▶ _Aim of the exercise_
Return each line of the records that contains the word "another", matching case exactly.
══════
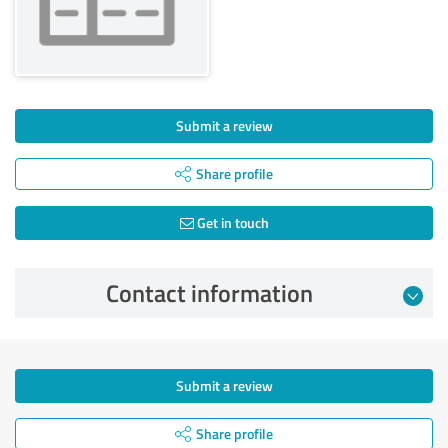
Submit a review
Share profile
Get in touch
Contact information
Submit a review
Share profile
══════
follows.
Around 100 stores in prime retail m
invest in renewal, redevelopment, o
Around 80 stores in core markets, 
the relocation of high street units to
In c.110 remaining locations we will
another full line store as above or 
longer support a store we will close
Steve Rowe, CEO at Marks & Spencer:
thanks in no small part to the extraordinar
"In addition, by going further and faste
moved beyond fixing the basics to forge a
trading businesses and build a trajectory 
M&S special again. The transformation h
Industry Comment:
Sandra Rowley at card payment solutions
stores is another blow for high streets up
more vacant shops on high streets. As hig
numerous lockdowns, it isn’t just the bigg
══════
▶ _Answer below_
another full line store as above or 
stores is another blow for high streets up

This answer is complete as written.